Eu não sei para você, mas manejar 100 bilhões de dólares soa, para mim, motivador. Mas me parece que o banco de investimento responsável pelo processo não aconselhou os investidores como deveria, e o alto valor dos papéis mostrou-se insustentável e despencou. [Nota da redação: o preço das ações do Facebook teve uma queda de 50% desde a oferta pública inicial, quando cada uma valia 38 dólares.] É um problema ético? Eu acho que sim. Incentivar um preço mais alto é esperado, mas os consultores deveriam ter alertado que aquilo era exagerado e não se sustentaria.

As empresas proporcionam um ambiente favorável ao risco?

Robert Atkin -Tudo o que o ambiente corporativo ensina é ser um bom gestor: a fazer conforme o esperado, no prazo, no orçamento, ou seja, ensina a não correr riscos. Isso mata a habilidade de qualquer um ser um bom líder. E uma empresa precisa dos dois perfis. Se não tiver o gestor para fazer cuidadosamente as coisas no curto espaço de tempo, a companhia não existirá amanhã. Mas, se não tiver o líder para olhar o futuro, a empresa será a mesma, o mundo terá mudado, e ela morrerá.

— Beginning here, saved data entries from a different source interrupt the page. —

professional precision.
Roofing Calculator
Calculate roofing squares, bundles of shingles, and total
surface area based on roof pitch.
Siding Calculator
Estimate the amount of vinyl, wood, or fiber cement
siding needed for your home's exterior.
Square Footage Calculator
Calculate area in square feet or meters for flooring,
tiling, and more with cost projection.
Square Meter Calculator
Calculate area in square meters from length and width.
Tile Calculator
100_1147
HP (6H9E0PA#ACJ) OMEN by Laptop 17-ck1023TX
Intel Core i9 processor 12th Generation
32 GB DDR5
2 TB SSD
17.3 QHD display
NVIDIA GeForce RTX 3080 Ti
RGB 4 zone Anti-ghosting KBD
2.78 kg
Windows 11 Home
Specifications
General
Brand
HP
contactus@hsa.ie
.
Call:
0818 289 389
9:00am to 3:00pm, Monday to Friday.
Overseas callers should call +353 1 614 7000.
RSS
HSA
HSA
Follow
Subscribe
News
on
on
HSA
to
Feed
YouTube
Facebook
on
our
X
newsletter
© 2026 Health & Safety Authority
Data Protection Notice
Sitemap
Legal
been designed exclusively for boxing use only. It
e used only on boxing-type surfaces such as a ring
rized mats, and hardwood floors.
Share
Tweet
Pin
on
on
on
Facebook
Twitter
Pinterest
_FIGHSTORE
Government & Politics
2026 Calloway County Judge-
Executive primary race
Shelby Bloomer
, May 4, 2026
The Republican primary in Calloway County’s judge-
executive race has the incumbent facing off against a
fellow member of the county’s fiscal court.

A Microsoft perdeu duas ondas importantes. Perdeu o começo da internet, que foi mais bem aproveitado por empresas pequenas, como o Netscape. E perdeu o começo das mídias sociais e a internet nos celulares. A Microsoft é uma empresa ruim? Os funcionários são estúpidos? Não.

É uma companhia com excelentes gestores, que não correm riscos apropriados. Há outros exemplos além da tecnologia. Nos Estados Unidos há dois grupos gigantes, a Heinz e a Campbell, fabricantes de ketchup e molho de tomate. E quem trouxe para o mercado americano uma inovação com tomate, um molho de condimento para a cozinha mexicana do tipo tex-mex, foi uma pequena empresa.

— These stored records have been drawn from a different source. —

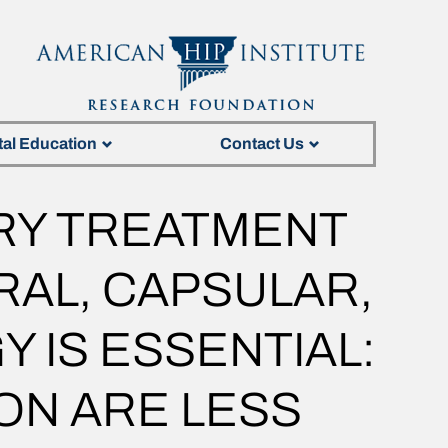
tal Education
Contact Us
RY TREATMENT
RAL, CAPSULAR,
 IS ESSENTIAL:
ON ARE LESS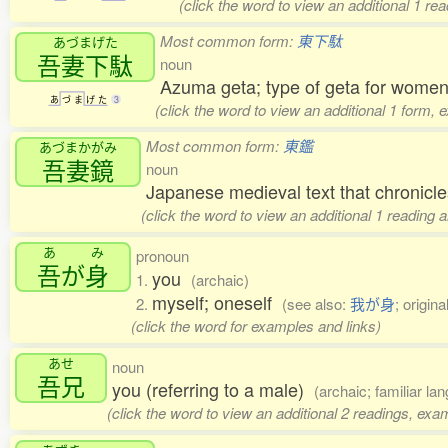
(click the word to view an additional 1 r
Most common form:
東下駄
あづまげた
吾妻下駄
noun
Azuma geta; type of geta for women
あ
づ
ま
げ
た
3
(click the word to view an additional 1 form, 
Most common form:
東鑑
あづまかがみ
吾妻鏡
noun
Japanese medieval text that chronic
(click the word to view an additional 1 reading
あ
み
pronoun
吾
が
身
you
1.
(archaic)
myself; oneself
2.
(see also:
我が身
; origin
(click the word for examples and links)
あせ
noun
吾兄
you (referring to a male)
(archaic; familiar la
(click the word to view an additional 2 readings, exa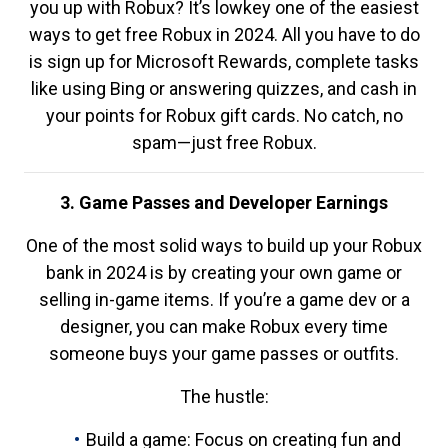
you up with Robux? It’s lowkey one of the easiest
ways to get free Robux in 2024. All you have to do
is sign up for Microsoft Rewards, complete tasks
like using Bing or answering quizzes, and cash in
your points for Robux gift cards. No catch, no
spam—just free Robux.
3. Game Passes and Developer Earnings
One of the most solid ways to build up your Robux
bank in 2024 is by creating your own game or
selling in-game items. If you’re a game dev or a
designer, you can make Robux every time
someone buys your game passes or outfits.
The hustle:
Build a game: Focus on creating fun and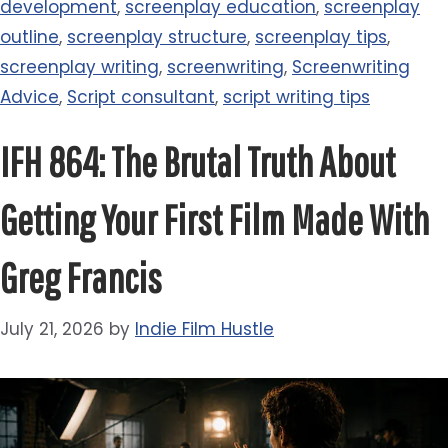
development
,
screenplay education
,
screenplay
outline
,
screenplay structure
,
screenplay tips
,
screenplay writing
,
screenwriting
,
Screenwriting
Advice
,
Script consultant
,
script writing tips
IFH 864: The Brutal Truth About
Getting Your First Film Made With
Greg Francis
July 21, 2026
by
Indie Film Hustle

Como incentivar um executivo a correr um risco consciente?

Robert Atkin -O que as empresas precisam fazer é permitir mais riscos no ambiente para que os jovens, principalmente, tenham sucesso ou não. E, se não o tiverem, precisam receber um extenso feedback sobre o que fizeram, o que perderam e como fariam isso melhor. E eles não podem criticá-los ou puni-los por terem fracassado. Ninguém consegue ser um bom líder se não entender o que é risco e o que é fracasso. Temos vários conceitos que ensinam o que é risco, mas não é fácil ser protagonista do fracasso.

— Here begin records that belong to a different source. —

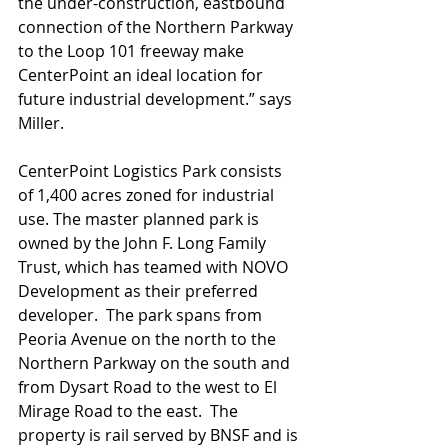
the under-construction, eastbound 
connection of the Northern Parkway 
to the Loop 101 freeway make 
CenterPoint an ideal location for 
future industrial development.” says 
Miller.
CenterPoint Logistics Park consists 
of 1,400 acres zoned for industrial 
use. The master planned park is 
owned by the John F. Long Family 
Trust, which has teamed with NOVO 
Development as their preferred 
developer.  The park spans from 
Peoria Avenue on the north to the 
Northern Parkway on the south and 
from Dysart Road to the west to El 
Mirage Road to the east.  The 
property is rail served by BNSF and is 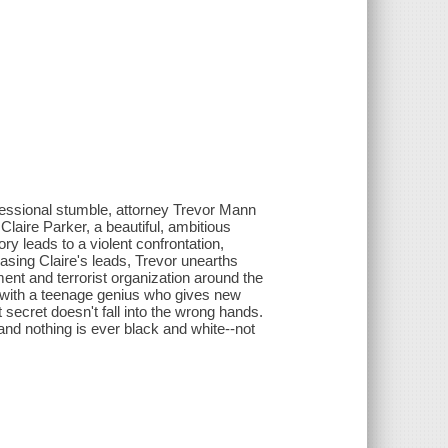
 professional stumble, attorney Trevor Mann
 Claire Parker, a beautiful, ambitious
ry leads to a violent confrontation,
hasing Claire's leads, Trevor unearths
ment and terrorist organization around the
g with a teenage genius who gives new
secret doesn't fall into the wrong hands.
 and nothing is ever black and white--not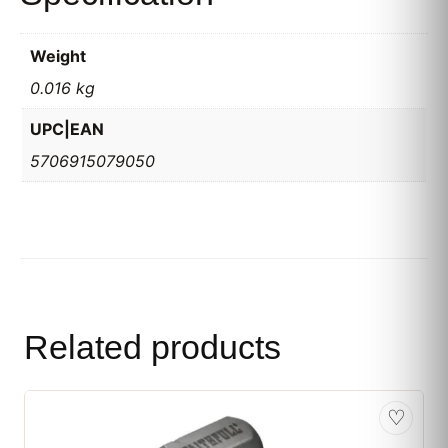
Weight
0.016 kg
UPC|EAN
5706915079050
Related products
♡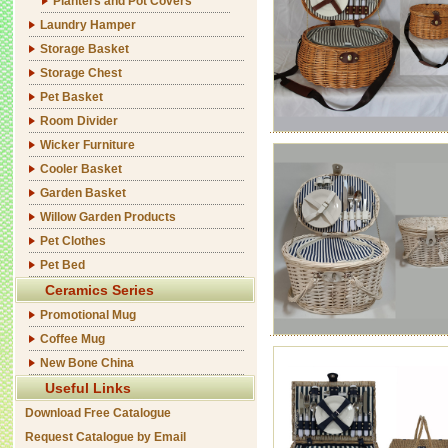
Planters and Pot Covers
Laundry Hamper
Storage Basket
Storage Chest
Pet Basket
Room Divider
Wicker Furniture
Cooler Basket
Garden Basket
Willow Garden Products
Pet Clothes
Pet Bed
Ceramics Series
Promotional Mug
Coffee Mug
New Bone China
Useful Links
Download Free Catalogue
Request Catalogue by Email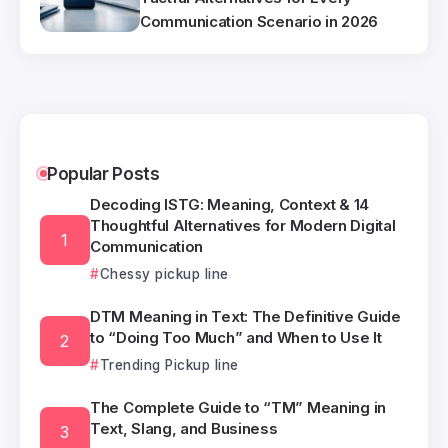
Communication Scenario in 2026
Popular Posts
Decoding ISTG: Meaning, Context & 14
Thoughtful Alternatives for Modern Digital
Communication
Chessy pickup line
DTM Meaning in Text: The Definitive Guide
to “Doing Too Much” and When to Use It
Trending Pickup line
The Complete Guide to “TM” Meaning in
Text, Slang, and Business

Se fizermos um estudo dos empreendedores, vamos descobrir que muitos falham ou nunca chegam a ter uma empresa grande nem sucesso. Mas se todos temerem isso, nunca ninguém começará um novo negócio, nunca haverá novos produtos. Quantos produtos são lançados e falham? Se você não entende o fracasso, você não está pronto para a liderança. Só porque falhou não significa que a sua vida acabou.

O profissional de recursos humanos pode ajudar nesse processo?

Robert Atkin -O RH precisa achar uma maneira de a companhia permitir que pessoas inteligentes e espertas experimentem a falha, sem que isso signifique o fim de suas carreiras. Um jeito diferente de fazer isso é: quatro dias por semana, ou 90% do tempo, o funcionário trabalha nos processos da empresa; nos 10% restantes ele poderá dedicar ao seu próprio projeto.

Nesse período, ele vai criar outras coisas e se sentir à vontade para fracassar. A empresa não terá um grande lançamento nessa semana, nem nesse mês, mas o empregado ficará pensando no futuro. E não temerá o fracasso. A maior inovação não traz um produto final acabado, mas traz o começo de um. Isso, porém, só será viável se o presidente da organização apoiar a ideia.

Além de não temer o fracasso e correr riscos conscientes, quais habilidades um líder deve ter?

Robert Atkin -A verdadeira habilidade do líder consiste em distinguir no horizonte o que é realmente uma tendência do que é apenas barulho. E o último elemento é ter ética, compromisso com o indivíduo, com a sociedade, com as informações. O Google lança vários produtos bacanas. Todos adoramos o Google Mapas, mas sabemos que eles colhem informações sobre a localização das pessoas e traçam um perfil. Isso esbarra na privacidade dos indivíduos — e na ética. Um líder, em última instância, tem de ser ético. E não olhar apenas o resultado financeiro.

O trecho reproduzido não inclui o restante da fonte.